Australia boasts 19 separate World Heritage listed areas. Three are of cultural significance; 12 are of natural significance and four are of both cultural and natural significance.
Those sites that are of Cultural Significance are:
- Australian Convict sites which are scattered throughout the nation
- The Royal Exhibition Building and Carlton Gardens in Melbourne; and
- Sydney Opera House, everyone know’s where that is!

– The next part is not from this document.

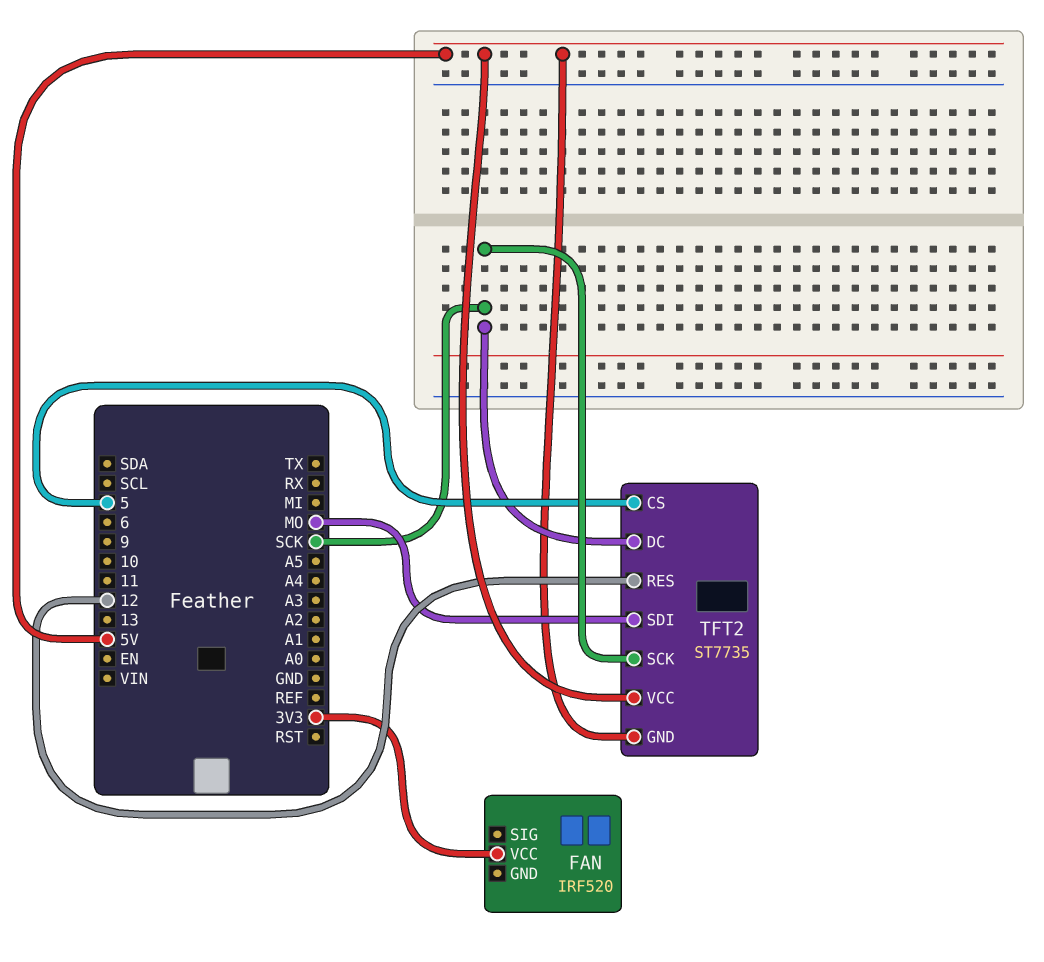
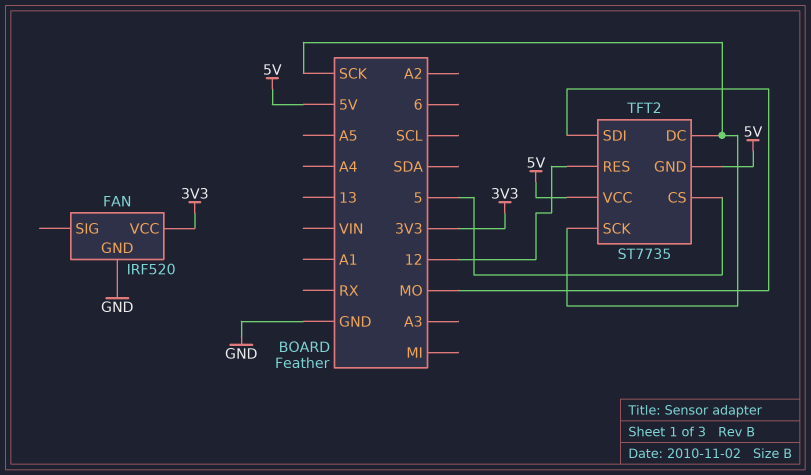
FAN pin GND: none -> GND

The sites that are of Natural Significance are:
- Australian Fossil Mammal Sites (Riversleigh / Naracoorte) in country Victoria
- Fraser Island off the coast of south east Queensland,
- Gondwana Rainforests of Australia which is situated in various areas along the Great Escarpment on the east coast of Australia
- The Great Barrier Reef which spans almost the whole of the eastern seaboard of Queensland
- The Greater Blue Mountains Area which is located to the west of Sydney
- Heard and McDonald Islands which are situated the Southern Ocean, approximately 1,700 km from the Antarctic continent and 4,100 km south-west of Perth
- Lord Howe Island Group is found 700 kms east of Sydney in the Pacific Ocean
- Macquarie Island, which is found in the Southern Ocean, 1,500 kms south east of Tasmania
- Ningaloo Coast found on the point in mid Western Australia.

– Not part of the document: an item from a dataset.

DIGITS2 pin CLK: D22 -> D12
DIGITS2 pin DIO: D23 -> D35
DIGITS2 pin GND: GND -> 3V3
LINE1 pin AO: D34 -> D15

- Purnululu National Park located in the Kimberley region of Western Australia
- Shark Bay, another Western Australian location not far from the Ningaloo Coast; and
- Wet Tropics of Queensland found along the northern coast of north Queensland
The mixed sites (both natural and cultural) are:
- Kakadu National Park in the Northern Territory
- Tasmanian Wilderness in Tasmania
- Uluru – Kata Tjuta National Park in the Northern Territory; and
- Willandra Lakes Region found in south west New South Wales.
I am really privileged to say that I have visited 11 of the 19 World Heritage Listed sites in Australia. It does help that I’m an Aussie I must add!